BEREITGESTELLTER AUSZUG:
^^^^^^^^

Also wenn die sonne am abend oder am morgen in einem schrägen winkel zundir steht ist sie ja rötlich. Das ist weil sie durch viel mehr gase und staub  leuchten muss, als wenn sie direkt von oben leuchtet.

Wegen dem himmel: 
Der himmel ist ja blau weil jede farbe eine wellenlänge ( vergleichbar mit tonfrequenzen) hat und die blaue die längste hat. Das heisst meistens ist der himmel blau sonst gelb oder selten rot.


----------



## quantenslipstream (1. August 2011)

*AW: Hellerer Himmel gleich höhere Umweltbelastung?*



NexusEXE schrieb:


> Also wenn die sonne am abend oder am morgen in einem schrägen winkel zundir steht ist sie ja rötlich. Das ist weil sie durch viel mehr gase und staub  leuchten muss, als wenn sie direkt von oben leuchtet.
> 
> Wegen dem himmel:
> Der himmel ist ja blau weil jede farbe eine wellenlänge ( vergleichbar mit tonfrequenzen) hat und die blaue die längste hat. Das heisst meistens ist der himmel blau sonst gelb oder selten rot.


 
Verklage mal deinen Physiklehrer, der hat dir nämlich Unsinn beigebracht.


----------



## Skysnake (1. August 2011)

*AW: Hellerer Himmel gleich höhere Umweltbelastung?*



Da haste Recht Quanti 

Die Färbung des Himmels hat Abends etwas mit der Dispersionsrelation der Luft zu tun. Wir erhalten einfach einen anderen Bereich des Spektrums und fertig. Praktisch wie beim Regenbogen, wo man auch die Aufspaltung des Lichtes sieht. Im Prinzip das Gleiche passiert auch bei Sonnenauf- untergang.

Man kann aber sehr wohl mit Licht die Schadstoffkonzentration in der Luft bestimmen, bzw. besser die Zusammensetzung der Luft mit verschiedenen Gasen etc. bestimmen.

Bei uns in der Umweltphysik steht z.B. ein Laser und auf dem Köngisstuhl steht nen Spiegel. Da schicken die den Laser hoch und empfangen ihn dann unten wieder. Aus dem Absorptionsspektrum kann man dann zurückrechnen, welche Stoffe sich in der Luft befinden und mit welcher Konzentration. Das ist aber alles andere als trivial, da sich ja massen an unterschiedlichen Spektren überlagern.

Hat aber mit der Sonne an und für sich nichts zu tun.


----------



## quantenslipstream (1. August 2011)

*AW: Hellerer Himmel gleich höhere Umweltbelastung?*



Skysnake schrieb:


> :
> Die Färbung des Himmels hat Abends etwas mit der Dispersionsrelation der Luft zu tun. Wir erhalten einfach einen anderen Bereich des Spektrums und fertig. Praktisch wie beim Regenbogen, wo man auch die Aufspaltung des Lichtes sieht. Im Prinzip das Gleiche passiert auch bei Sonnenauf- untergang.


 
Es geht aber um das Blau des Himmels und nicht um das Rot der Sonne.

^^^^^^^^

AUSGELESENE DATEN:
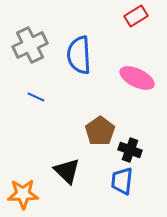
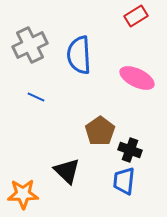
blue trapezoid: moved 2 px right
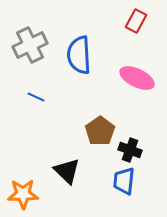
red rectangle: moved 5 px down; rotated 30 degrees counterclockwise
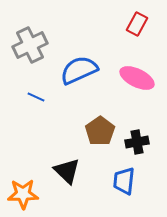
red rectangle: moved 1 px right, 3 px down
blue semicircle: moved 15 px down; rotated 69 degrees clockwise
black cross: moved 7 px right, 8 px up; rotated 30 degrees counterclockwise
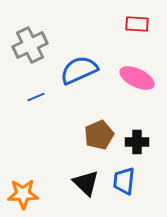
red rectangle: rotated 65 degrees clockwise
blue line: rotated 48 degrees counterclockwise
brown pentagon: moved 1 px left, 4 px down; rotated 12 degrees clockwise
black cross: rotated 10 degrees clockwise
black triangle: moved 19 px right, 12 px down
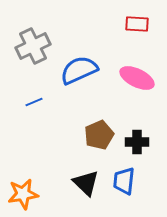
gray cross: moved 3 px right, 1 px down
blue line: moved 2 px left, 5 px down
orange star: rotated 8 degrees counterclockwise
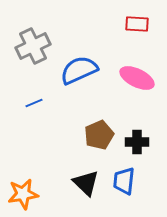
blue line: moved 1 px down
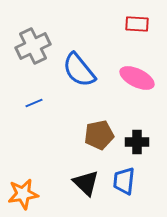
blue semicircle: rotated 105 degrees counterclockwise
brown pentagon: rotated 12 degrees clockwise
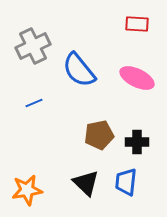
blue trapezoid: moved 2 px right, 1 px down
orange star: moved 4 px right, 4 px up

^^^^^^^^

DETAILS ZUR AUFGABE: Führe die Forendiskussion über die Farbe des Himmels nach ihrem letzten Satz weiter.

ANTWORT ZUR AUFGABE:
Die Sonne hat mit dem Blau des Himmels doch praktisch nichts zu tun.


----------



## Hansaplast (1. August 2011)

*AW: Hellerer Himmel gleich höhere Umweltbelastung?*

Googled mal nach "chemtrails".


----------



## quantenslipstream (1. August 2011)

*AW: Hellerer Himmel gleich höhere Umweltbelastung?*



Hansaplast schrieb:


> Googled mal nach "chemtrails".


 
Ich wusste, dass die Verschwörungsleute nicht weit sein können. 

Da es sich aber ausnahmslos um Fotos handelt, um die es ja geht, schätze ich mal, dass es an der Aufnahme selbst liegt, nicht unbedingt direkt an der Beobachtung.
Ich habe jedenfalls die Erfahrung gemacht, dass der Himmel (wenn es absolut wolkenlos ist) direkt über mir einen kräftigeren Blauton hat als am Horizont.


----------



## Skysnake (2. August 2011)

*AW: Hellerer Himmel gleich höhere Umweltbelastung?*

WTF....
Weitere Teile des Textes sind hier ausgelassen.